↓↓↓
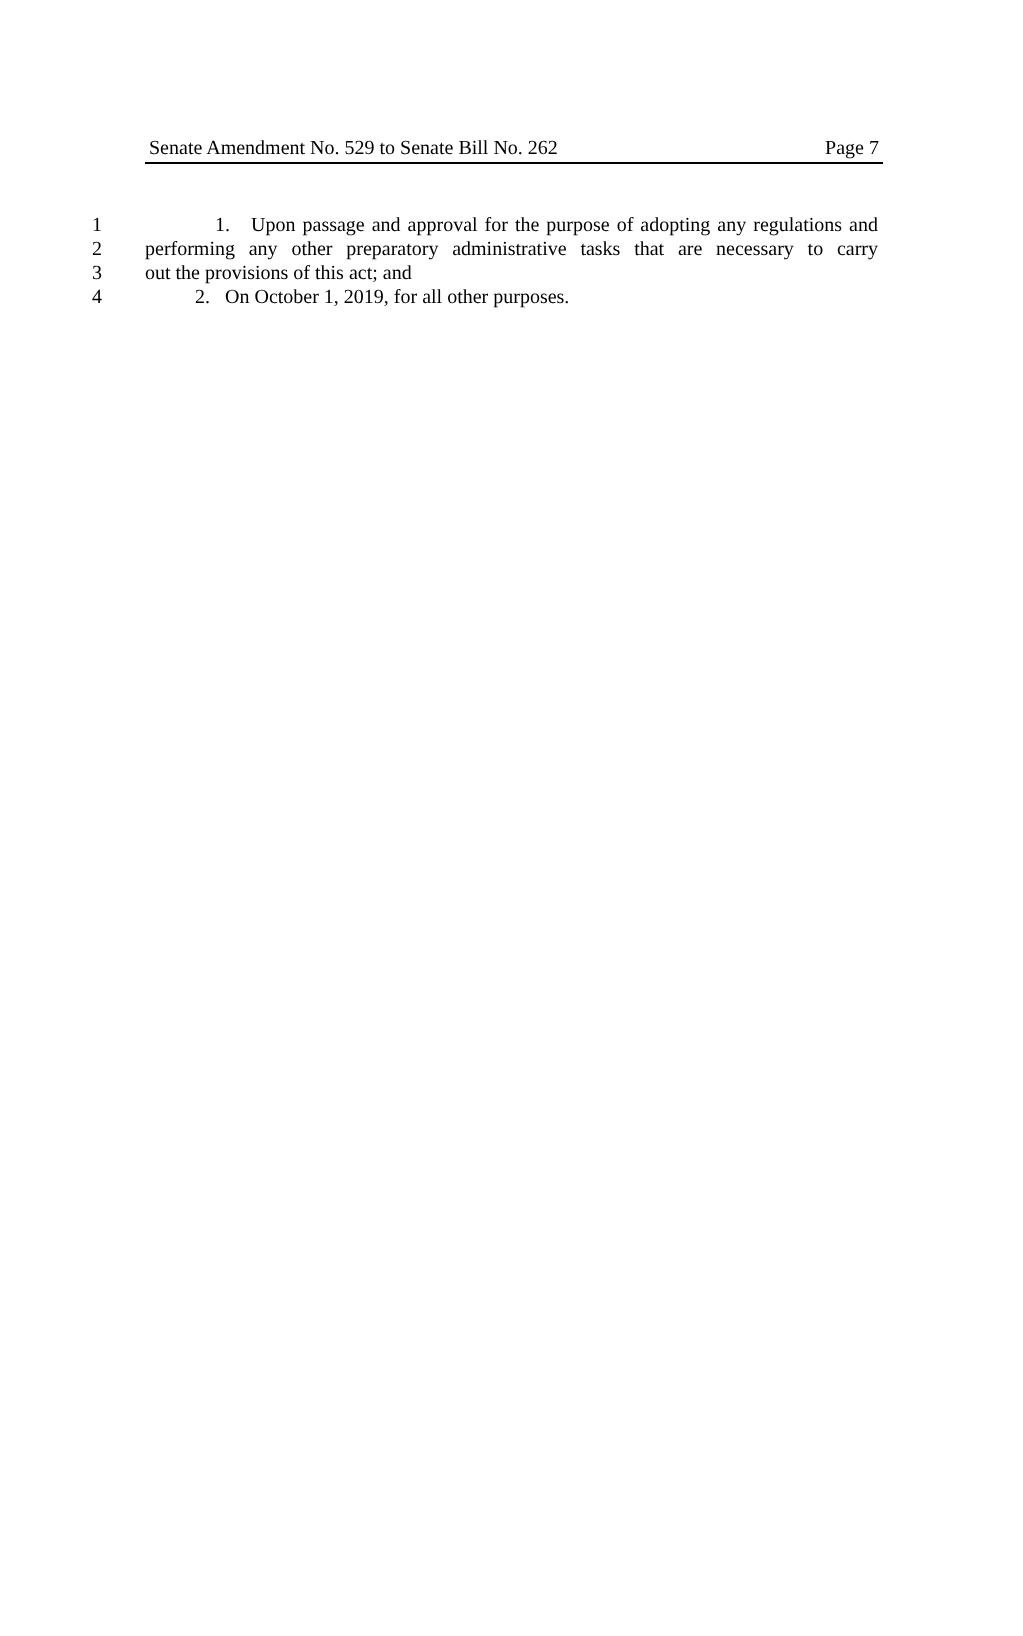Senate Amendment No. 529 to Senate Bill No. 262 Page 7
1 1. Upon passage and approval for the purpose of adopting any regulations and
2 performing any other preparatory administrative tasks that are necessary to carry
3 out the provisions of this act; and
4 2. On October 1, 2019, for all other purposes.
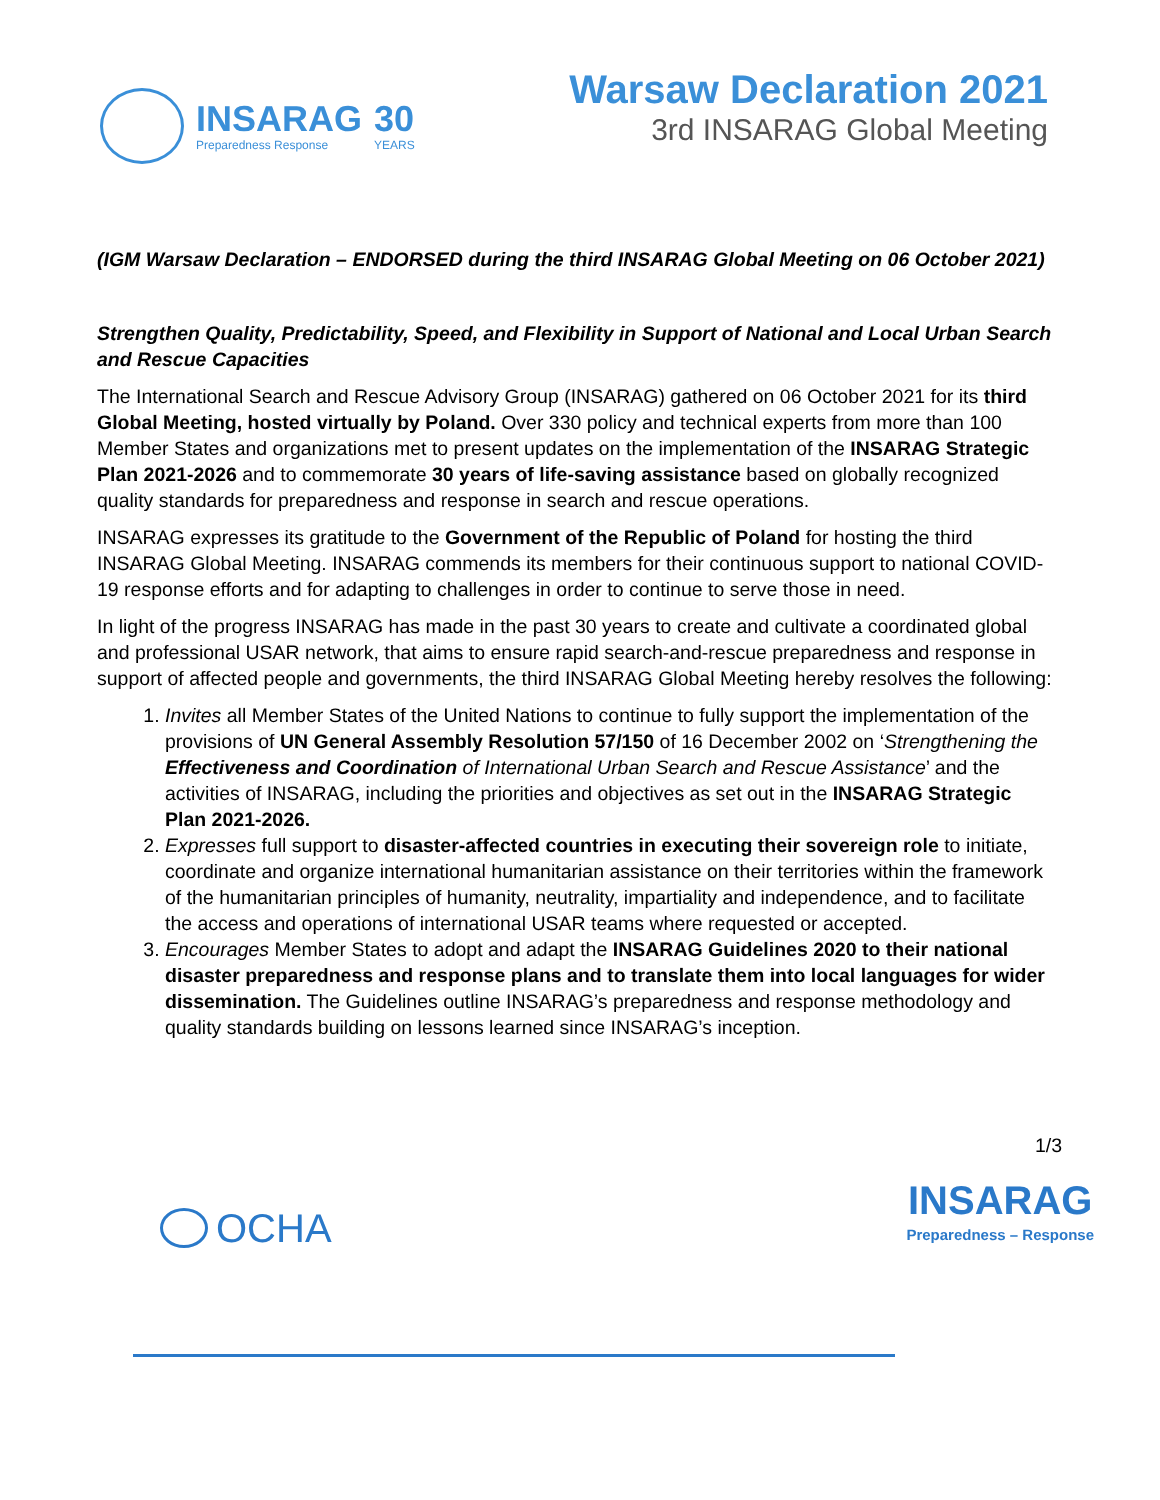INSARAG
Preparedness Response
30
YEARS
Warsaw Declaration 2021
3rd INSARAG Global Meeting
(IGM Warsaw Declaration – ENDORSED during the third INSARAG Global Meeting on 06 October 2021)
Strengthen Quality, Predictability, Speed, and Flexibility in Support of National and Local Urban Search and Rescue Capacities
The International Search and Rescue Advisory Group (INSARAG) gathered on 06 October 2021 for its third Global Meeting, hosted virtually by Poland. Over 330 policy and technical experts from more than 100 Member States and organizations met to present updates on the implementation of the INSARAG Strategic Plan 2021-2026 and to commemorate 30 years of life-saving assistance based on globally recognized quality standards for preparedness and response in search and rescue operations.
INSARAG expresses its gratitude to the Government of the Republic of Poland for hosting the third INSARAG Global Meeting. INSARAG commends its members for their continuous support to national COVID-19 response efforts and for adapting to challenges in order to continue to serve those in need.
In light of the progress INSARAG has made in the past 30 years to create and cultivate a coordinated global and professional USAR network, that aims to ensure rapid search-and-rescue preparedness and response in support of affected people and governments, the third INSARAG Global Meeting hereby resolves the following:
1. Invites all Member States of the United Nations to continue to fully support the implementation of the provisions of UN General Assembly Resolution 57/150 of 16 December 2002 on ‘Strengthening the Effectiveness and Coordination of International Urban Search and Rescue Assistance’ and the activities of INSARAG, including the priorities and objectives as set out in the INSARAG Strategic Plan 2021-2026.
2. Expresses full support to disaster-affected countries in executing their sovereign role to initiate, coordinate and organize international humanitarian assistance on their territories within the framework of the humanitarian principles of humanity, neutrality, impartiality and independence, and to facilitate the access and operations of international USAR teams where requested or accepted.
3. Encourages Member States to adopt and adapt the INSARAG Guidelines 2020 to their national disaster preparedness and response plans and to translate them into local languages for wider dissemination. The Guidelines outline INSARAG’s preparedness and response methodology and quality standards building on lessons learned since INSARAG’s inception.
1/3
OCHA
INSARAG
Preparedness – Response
↑↑↑
↓↓↓
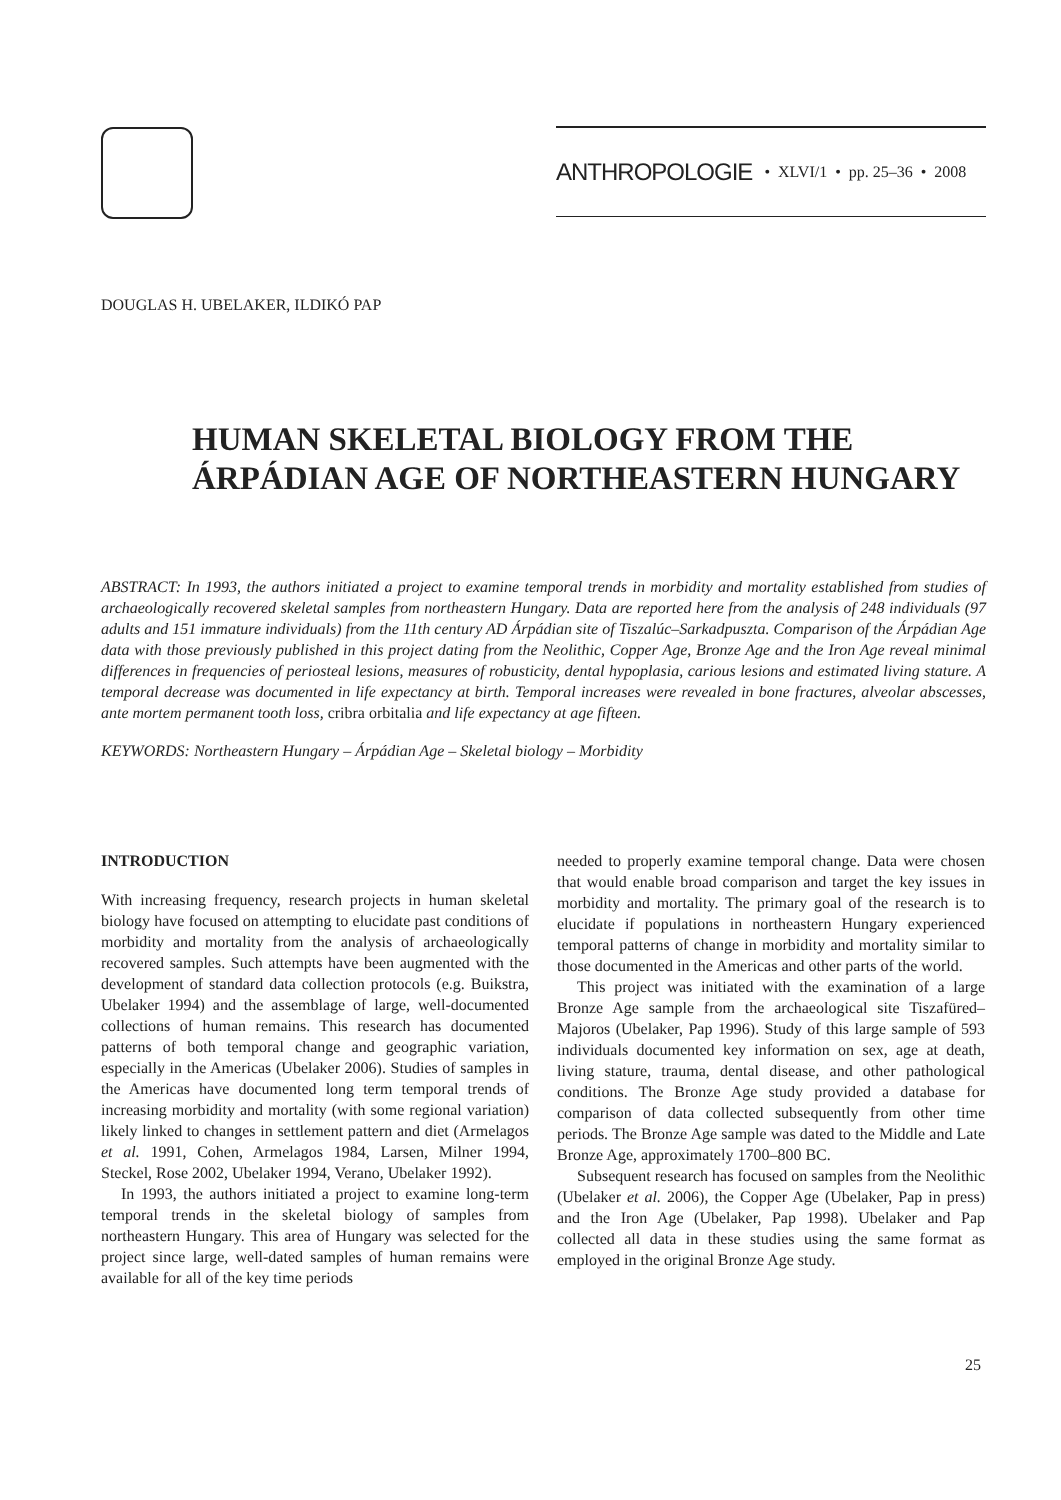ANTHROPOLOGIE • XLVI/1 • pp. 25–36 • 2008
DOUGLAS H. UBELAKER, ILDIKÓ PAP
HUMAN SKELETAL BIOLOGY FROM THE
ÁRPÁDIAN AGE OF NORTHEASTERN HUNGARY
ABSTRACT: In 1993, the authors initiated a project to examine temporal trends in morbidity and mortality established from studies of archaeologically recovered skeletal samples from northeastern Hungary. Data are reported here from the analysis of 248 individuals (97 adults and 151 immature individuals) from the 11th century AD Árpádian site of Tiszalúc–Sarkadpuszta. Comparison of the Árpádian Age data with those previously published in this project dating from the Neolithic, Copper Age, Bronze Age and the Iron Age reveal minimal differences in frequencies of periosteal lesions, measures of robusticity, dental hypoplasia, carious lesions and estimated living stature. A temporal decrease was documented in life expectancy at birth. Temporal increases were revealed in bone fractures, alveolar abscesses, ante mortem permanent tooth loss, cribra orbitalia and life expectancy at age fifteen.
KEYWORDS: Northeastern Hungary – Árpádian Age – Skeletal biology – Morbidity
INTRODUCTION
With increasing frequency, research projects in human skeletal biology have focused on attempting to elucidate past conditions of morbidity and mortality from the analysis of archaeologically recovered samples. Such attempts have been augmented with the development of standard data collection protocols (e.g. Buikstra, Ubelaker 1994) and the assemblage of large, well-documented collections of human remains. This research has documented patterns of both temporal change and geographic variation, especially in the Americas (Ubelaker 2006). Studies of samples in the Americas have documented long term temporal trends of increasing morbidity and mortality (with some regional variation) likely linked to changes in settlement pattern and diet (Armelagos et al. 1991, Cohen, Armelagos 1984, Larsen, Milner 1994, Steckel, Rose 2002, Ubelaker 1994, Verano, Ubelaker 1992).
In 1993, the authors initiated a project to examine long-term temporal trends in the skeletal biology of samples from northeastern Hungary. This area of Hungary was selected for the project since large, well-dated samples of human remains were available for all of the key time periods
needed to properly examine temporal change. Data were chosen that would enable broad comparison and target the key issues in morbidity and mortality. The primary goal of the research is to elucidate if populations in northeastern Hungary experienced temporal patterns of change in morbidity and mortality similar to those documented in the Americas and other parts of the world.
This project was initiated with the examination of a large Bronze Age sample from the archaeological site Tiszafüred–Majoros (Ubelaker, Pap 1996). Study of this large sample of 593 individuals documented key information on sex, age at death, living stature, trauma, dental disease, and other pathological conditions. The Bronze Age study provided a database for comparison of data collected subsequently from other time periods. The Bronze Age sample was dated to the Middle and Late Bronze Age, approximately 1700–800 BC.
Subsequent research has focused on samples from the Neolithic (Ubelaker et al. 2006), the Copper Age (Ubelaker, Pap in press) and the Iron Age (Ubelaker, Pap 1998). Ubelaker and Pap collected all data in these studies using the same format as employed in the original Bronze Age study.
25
↑↑↑
The stretch of entries above that starts with the line containing "ÁRPÁDIAN AGE OF NORTHEASTERN HUNGARY" and goes on through the line containing "INTRODUCTION" is to be transcribed exactly, and no other line is to be transcribed.

Task result.
ÁRPÁDIAN AGE OF NORTHEASTERN HUNGARY
ABSTRACT: In 1993, the authors initiated a project to examine temporal trends in morbidity and mortality established from studies of archaeologically recovered skeletal samples from northeastern Hungary. Data are reported here from the analysis of 248 individuals (97 adults and 151 immature individuals) from the 11th century AD Árpádian site of Tiszalúc–Sarkadpuszta. Comparison of the Árpádian Age data with those previously published in this project dating from the Neolithic, Copper Age, Bronze Age and the Iron Age reveal minimal differences in frequencies of periosteal lesions, measures of robusticity, dental hypoplasia, carious lesions and estimated living stature. A temporal decrease was documented in life expectancy at birth. Temporal increases were revealed in bone fractures, alveolar abscesses, ante mortem permanent tooth loss, cribra orbitalia and life expectancy at age fifteen.
KEYWORDS: Northeastern Hungary – Árpádian Age – Skeletal biology – Morbidity
INTRODUCTION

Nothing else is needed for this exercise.